B - L'AIDE À L'AFRIQUE DANS LA PERSPECTIVE DE L'UNION EUROPÉENNE

M. Jean FAURE. - M. Delorme, qui est Directeur pour l'Afrique occidentale et centrale à la commission des Communautés Européennes, et qui a une formation de juriste, a fait pratiquement toute sa carrière au sein de la commission. Aujourd'hui il dirige un secteur qui nous concerne tous.

Intervention de M. Jean DELORME, Directeur à la Direction générale du Développement, à la commission européenne

M. Jean DELORME - Merci Monsieur le Président, et merci au Sénat d'avoir invité la commission européenne à participer à ces débats avec nos partenaires africains. J'ai été particulièrement intéressé par les déclarations de nos collègues ce matin et je dois dire que je partage assez largement la plupart de leurs appréciations.

Toutefois, je ne voudrais pas que l'on pense qu'il existe au sein des organisations internationales d'aide une espèce de pensée unique qui éviterait tout débat. C'est pourquoi j'essaierai donc, non pas de me démarquer, mais de dire franchement ce que je pense dans le cadre de mon propos.

_DONNÉES CI-DESSOUS_
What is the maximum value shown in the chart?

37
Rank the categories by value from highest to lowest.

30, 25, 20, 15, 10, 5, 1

_CONSIGNE_
Indiquez, d'après l'extrait, quelle formation possède M. Delorme. Ces données proviennent d'une autre source que l'extrait.

_RÉPONSE_
Il a une formation de juriste.